I lose the background,
the sotto voce.
I lose scratch,
whisper, rain,
white noise, color,
if it's muted,
the good gossip
unless I turn to it.
Stories must
circle west
toward twilight.
I have no east.
I learned this
on an ordinary afternoon,
my parents fighting,
torching one another,
and the only place
to run for cover
was standing there,
covering my ears.
But my right hand slipped–
to nothing.
Nothing?
I rolled up the gates,
brought my fingers
flat again, lifted
one, then the other.
Both hands. Neither.
I don't know why I didn't
cry or
tell anyone
the sound wasn't working.
Suddenly strange,
hearing and not–
I kept the sugar taste
of that secrecy
well-hidden
until eventually
Armstrong
landed on the moon
and our family's first
color console
broadcast the Earth
reflected in the bubble
over the astronaut's face–
itself another
television
attached to the body
of the best father
of all possible worlds.
Did you know,
I said to my mother,
that the moon's dark side
has no sound?
* * *
A POSSUM ENTERING THE ARGUMENT
We're talking about
when we met
and you say
it was easier
to fall for me thinking
(I'll remember
this pause)
it was likely I'd be
dead by now.
Talking.

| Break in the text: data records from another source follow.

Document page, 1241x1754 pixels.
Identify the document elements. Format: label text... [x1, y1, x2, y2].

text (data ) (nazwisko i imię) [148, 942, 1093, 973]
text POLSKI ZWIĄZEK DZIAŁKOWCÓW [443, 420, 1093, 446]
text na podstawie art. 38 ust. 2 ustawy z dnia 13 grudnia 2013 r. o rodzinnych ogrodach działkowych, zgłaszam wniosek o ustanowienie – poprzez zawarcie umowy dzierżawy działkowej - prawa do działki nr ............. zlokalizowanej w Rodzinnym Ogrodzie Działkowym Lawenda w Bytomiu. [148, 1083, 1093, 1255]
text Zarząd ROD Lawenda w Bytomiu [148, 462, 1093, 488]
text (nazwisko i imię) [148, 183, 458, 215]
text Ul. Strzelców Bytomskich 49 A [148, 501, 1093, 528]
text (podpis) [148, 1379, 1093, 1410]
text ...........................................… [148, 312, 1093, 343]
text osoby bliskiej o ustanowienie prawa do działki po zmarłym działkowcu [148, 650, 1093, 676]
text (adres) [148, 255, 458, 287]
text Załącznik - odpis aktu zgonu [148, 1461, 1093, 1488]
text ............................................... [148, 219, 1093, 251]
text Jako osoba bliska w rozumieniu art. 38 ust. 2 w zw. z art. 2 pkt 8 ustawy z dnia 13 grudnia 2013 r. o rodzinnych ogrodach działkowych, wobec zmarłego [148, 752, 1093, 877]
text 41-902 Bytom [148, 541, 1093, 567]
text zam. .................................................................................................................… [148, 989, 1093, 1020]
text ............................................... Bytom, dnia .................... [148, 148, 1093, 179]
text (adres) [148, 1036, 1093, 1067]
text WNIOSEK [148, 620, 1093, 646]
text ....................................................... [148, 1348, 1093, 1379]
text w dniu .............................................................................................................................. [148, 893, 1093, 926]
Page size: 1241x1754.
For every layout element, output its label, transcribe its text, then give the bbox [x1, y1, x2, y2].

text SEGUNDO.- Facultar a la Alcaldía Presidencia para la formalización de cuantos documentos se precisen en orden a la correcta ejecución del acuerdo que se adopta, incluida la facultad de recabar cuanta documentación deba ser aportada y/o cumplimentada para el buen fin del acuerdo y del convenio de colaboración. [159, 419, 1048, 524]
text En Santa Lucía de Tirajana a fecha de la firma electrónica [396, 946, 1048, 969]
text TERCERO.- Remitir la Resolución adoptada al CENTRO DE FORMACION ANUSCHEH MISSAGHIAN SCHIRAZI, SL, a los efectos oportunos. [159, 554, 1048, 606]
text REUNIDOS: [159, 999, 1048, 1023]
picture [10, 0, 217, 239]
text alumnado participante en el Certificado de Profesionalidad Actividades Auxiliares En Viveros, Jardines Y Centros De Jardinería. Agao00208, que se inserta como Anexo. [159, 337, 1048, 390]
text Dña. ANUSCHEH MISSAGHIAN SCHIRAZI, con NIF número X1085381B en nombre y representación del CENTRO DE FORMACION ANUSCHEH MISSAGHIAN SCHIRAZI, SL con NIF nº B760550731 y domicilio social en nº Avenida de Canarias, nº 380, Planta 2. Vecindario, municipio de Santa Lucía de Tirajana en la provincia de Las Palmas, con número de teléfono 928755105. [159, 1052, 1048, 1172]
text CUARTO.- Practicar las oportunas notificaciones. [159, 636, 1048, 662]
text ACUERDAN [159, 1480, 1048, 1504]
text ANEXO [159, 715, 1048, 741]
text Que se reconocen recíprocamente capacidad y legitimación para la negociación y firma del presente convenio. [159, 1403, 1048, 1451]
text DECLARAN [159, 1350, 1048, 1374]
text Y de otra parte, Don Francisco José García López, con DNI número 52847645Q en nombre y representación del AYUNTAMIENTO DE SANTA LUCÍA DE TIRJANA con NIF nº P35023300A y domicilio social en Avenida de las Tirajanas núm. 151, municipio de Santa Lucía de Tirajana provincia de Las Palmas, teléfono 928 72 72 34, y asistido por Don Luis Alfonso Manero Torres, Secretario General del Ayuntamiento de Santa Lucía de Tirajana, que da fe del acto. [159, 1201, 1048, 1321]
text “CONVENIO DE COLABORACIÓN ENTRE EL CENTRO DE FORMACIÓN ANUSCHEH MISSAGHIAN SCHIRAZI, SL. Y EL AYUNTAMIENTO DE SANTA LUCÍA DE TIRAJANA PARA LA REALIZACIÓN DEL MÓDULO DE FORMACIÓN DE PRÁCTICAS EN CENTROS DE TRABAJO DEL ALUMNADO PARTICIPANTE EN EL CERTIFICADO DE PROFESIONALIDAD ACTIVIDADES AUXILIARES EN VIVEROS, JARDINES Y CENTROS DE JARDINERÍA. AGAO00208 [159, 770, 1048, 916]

Falling.
Thinking. Waiting…
Have I
undone
what you've tried to do?
You say no.
You say the surprise
of still being
is something
being built–
the machine of our living,
this saltwork of luck,
stylish, safe,
comfortable and
unintended.
Meanwhile, I haven't
had the opportunity
to tell you, but
our lovely little dog
has just killed
a possum.
Maybe it's unfair,
a possum entering
the argument here.
But I lay it down
before us:
because an ugly
dying possum
played dead
and didn't run,
its dubious cunning
was brought to an end
outside our door
by our brutal, beautiful
and very pleased
little dog.
So how do I say
that this is not
about death or sadness
or even whether
you really
first loved me
waiting, thinking
I'd be
dying young?
It's just that
standing there
a few minutes ago
holding a dead possum
by its repellant
bony tail,
I was struck by how
eerily please I was
to be a spectator
to teeth, spit,
agony and claw,
feeling full of purpose,
thinking how different
in our adversaries
we are from possums.
We try love–
the fist of words,
their opening hand.
And whether we play
dead or alive,
our pain, the slow
circulation of happiness,
our salt and work,
the stubborn questions
we endlessly
give names to
haunt us with choice.
Tom Healy is an American writer and poet and chairman of
the Fulbright Foreign Scholarship Board, which oversees the Fulbright program
worldwide. He was appointed to the Fulbright board by President Barack Obama
in 2011. Healy teaches at New York University and is currently a visiting
professor at the New School. His book, What the Right Hand Knows
was a finalist for the 2009 L.A. Times Book Prize and the Lambda Literary Award.
His poems and essays have appeared in many literary journals and anthologies.